Kandrak est une petite ville fortifiée se situant non loin de mon cottage, à l’est. Je découvris son existence quelques semaines auparavant, lors d’une de mes promenades. Elle se situait au pied d’une chaîne de montagnes, dont certaines avaient un sommet enneigé ; un immense lac d’un bleu profond jouxtait la cité ; au sud, on pouvait apercevoir la côte et l’océan.

J’avais manqué de temps pour explorer la ville, mais ce que je vis regorgeait déjà de tant de merveilles qu’un chapitre entier sera nécessaire pour la décrire. Pour l’heure, je vous parlerai simplement de sa bibliothèque. 

Cette bibliothèque est la plus incroyable qu’il m’eut été donné de voir jusqu’à présent. Elle fait la plus grande fierté des habitants de la ville. En effet, elle avait plus de mille ans. Elle contenait des dizaines de milliers d’ouvrages, qui venaient de toutes les contrées de Va’alaore et même au-delà. Certains venaient de legs d’anciens membres du Conseil dirigeant, d’autres avaient été rapportés par des voyageurs ; d’autres encore avaient été offerts par les auteurs eux-mêmes. Cet endroit avait beau ressembler à l’Ancien Monde, lorsque la science était limitée, la magie qui y régnait avait permis de s’affranchir des contraintes de l’imprimerie classique (ceci fera aussi l’objet d’un autre chapitre). J’eus même la surprise d’y trouver ce qu’on pourrait appeler des ouvrages modernes !

            Mais je crois que la chose la plus incroyable, époustouflante, mythique qui se trouve dans cette bibliothèque, c’est la façon dont les ouvrages sont classés et inventoriés…

Un ordinateur. Je n’aurais pu trouver d’autres mots pour le décrire. C’est un immense ordinateur, qui trônait au centre de la pièce. Plusieurs personnes s’affairaient autour, aussi bien celles qui travaillaient dans la bibliothèque que des visiteurs en quête de leur prochaine lecture.

De curieuses tablettes lumineuses étaient encastrées sur la machine ; parfois les visiteurs en prenaient une, partaient dans les rayonnages avec, puis revenaient la déposer.

            Je m’approchais de l’une des documentalistes, mon croquis à la main, pour lui demander si par hasard elle reconnaissait la créature que j’avais dessinée. C’était une femme d’une petite cinquantaine d’années, aux cheveux blond cendré relevé en élégant chignon sur sa nuque. Elle portait une longue robe de lin brut tissé, ajustée sur la taille par une ceinture de cuir, décorée de petites arabesques forgées. De petites bottines de cuir marron chaussaient ses pieds fins. Pas un seul bijou n’était visible, ni accessoire d’aucune sorte.
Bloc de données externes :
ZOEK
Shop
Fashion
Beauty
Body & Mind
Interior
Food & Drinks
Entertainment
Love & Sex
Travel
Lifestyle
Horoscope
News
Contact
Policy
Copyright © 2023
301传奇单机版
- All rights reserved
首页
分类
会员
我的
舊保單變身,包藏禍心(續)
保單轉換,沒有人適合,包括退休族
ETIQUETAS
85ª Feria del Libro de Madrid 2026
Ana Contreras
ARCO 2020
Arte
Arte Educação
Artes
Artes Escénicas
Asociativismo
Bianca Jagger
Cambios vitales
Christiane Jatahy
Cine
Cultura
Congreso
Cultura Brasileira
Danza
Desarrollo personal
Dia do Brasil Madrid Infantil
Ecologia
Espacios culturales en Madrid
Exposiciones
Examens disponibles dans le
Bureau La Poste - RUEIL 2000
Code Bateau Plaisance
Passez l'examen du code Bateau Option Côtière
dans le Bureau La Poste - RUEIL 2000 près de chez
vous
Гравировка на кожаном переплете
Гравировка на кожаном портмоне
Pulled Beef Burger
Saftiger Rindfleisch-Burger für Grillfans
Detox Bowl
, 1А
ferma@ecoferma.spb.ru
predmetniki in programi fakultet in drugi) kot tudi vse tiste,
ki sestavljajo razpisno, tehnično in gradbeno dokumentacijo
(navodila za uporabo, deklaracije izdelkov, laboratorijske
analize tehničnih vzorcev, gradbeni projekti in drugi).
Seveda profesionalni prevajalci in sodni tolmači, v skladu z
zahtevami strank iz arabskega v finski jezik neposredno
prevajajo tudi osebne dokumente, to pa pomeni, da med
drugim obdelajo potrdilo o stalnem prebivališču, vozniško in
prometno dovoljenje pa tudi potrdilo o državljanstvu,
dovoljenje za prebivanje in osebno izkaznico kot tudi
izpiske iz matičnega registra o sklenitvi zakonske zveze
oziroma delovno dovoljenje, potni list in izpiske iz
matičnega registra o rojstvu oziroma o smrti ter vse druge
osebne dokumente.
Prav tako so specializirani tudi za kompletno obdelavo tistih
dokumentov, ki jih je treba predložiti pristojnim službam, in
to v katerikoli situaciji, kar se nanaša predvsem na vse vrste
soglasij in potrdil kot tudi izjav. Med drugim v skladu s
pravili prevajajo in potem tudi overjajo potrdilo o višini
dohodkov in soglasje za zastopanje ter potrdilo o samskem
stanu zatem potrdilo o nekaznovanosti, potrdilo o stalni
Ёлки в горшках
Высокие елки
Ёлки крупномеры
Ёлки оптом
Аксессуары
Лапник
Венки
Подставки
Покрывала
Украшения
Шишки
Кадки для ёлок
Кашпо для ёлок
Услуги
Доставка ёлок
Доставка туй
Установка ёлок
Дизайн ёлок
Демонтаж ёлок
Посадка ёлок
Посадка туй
Elle prit le morceau de papier, rajusta ses lunettes rectangulaires sur son nez, et l’observa avec attention, les sourcils froncés. Malheureusement, ce ne fut pas le cas. En revanche, elle me conseilla d’utiliser une des tablettes kandrakiennes pour trouver des informations. La première fois qu’elle m’avait parlé de ces tablettes, j’avais été complètement décontenancée. L’une de ses collègues m’avait alors expliqué de ces tablettes étaient des outils de recherche liés à l’ordinateur central. Grâce à ces tablettes, on pouvait trouver tous les ouvrages liés aux mots-clés que l’on entrait, mais également aux dessins et images que l’on pouvait scanner. Ce pays ne cessait de m’étonner. Ils avaient beau avoir un mode de vie que l’Ancien Monde qualifierait de médiéval, leur technologie était bien plus avancée que la nôtre. Cet ordinateur en était un parfait exemple : une symbiose parfaite entre science et magie.

J’ai donc utilisé la tablette pour rechercher la créature que j’avais dessinée. Il s’est avéré qu’il s’agissait d’une espèce de Nymphe : une Dryade. Je me retrouvais avec une pile dangereusement haute d’ouvrages à consulter. Je crois que de longues heures de travail m’attendent.